#### SELECTED EXCERPT ####

Integration of Poisson's Equation

[mastrofoffi]

TL;DR Summary

I have a doubt about integration boundaries in Poisson's equation. Specifically, my 'intuition'(which is clearly wrong) would lead me to integrate in opposite order to the exact one.

I have a gaussian charge distribution, in gaussian units
$$
\rho(\mathbf r) = q\frac{\alpha^3}{\pi^{3/2}}\exp( -\alpha^2 r^2 )
$$
and I want to solve Poisson's equation to find the electrostatic potential
$$
\nabla^2 \psi(\mathbf r) = -4\pi\rho(\mathbf r).
$$
Since the charge distribution has spherical symmetry I move to polar coordinates where Poisson's equation reads
$$
\frac{ \text{d}^2 }{ \text{d} r^2} r\psi(r) = -4\pi r \rho(r).

#### RAW DATA ####

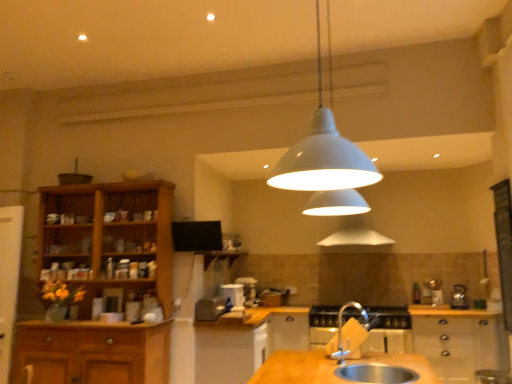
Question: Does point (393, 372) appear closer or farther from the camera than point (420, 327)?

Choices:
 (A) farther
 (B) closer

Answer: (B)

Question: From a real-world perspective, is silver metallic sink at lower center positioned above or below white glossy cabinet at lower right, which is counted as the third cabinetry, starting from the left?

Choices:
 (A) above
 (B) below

####
#### RAW DATA ####

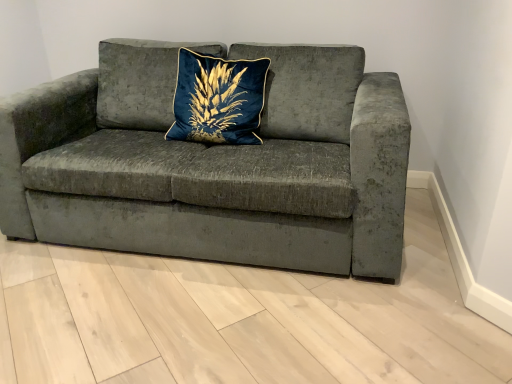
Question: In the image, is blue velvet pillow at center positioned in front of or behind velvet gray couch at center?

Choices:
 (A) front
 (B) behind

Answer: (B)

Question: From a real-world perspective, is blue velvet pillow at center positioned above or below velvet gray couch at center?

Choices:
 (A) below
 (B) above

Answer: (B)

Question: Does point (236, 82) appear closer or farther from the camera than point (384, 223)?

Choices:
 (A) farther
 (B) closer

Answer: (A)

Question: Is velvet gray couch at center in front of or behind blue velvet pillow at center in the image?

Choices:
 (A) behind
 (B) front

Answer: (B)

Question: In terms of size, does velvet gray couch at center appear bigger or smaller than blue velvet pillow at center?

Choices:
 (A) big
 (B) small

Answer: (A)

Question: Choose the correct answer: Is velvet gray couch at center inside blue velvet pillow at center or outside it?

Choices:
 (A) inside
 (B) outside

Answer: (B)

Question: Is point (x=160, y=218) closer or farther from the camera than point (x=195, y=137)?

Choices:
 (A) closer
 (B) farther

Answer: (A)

####

* **EXERCISE DETAILS**:
Please print the forum post on integrating Poisson's equation again in full, with every word and symbol unchanged.

* **ANSWER SPACE**:
Integration of Poisson's Equation

[mastrofoffi]

TL;DR Summary

I have a doubt about integration boundaries in Poisson's equation. Specifically, my 'intuition'(which is clearly wrong) would lead me to integrate in opposite order to the exact one.

I have a gaussian charge distribution, in gaussian units
$$
\rho(\mathbf r) = q\frac{\alpha^3}{\pi^{3/2}}\exp( -\alpha^2 r^2 )
$$
and I want to solve Poisson's equation to find the electrostatic potential
$$
\nabla^2 \psi(\mathbf r) = -4\pi\rho(\mathbf r).
$$
Since the charge distribution has spherical symmetry I move to polar coordinates where Poisson's equation reads
$$
\frac{ \text{d}^2 }{ \text{d} r^2} r\psi(r) = -4\pi r \rho(r).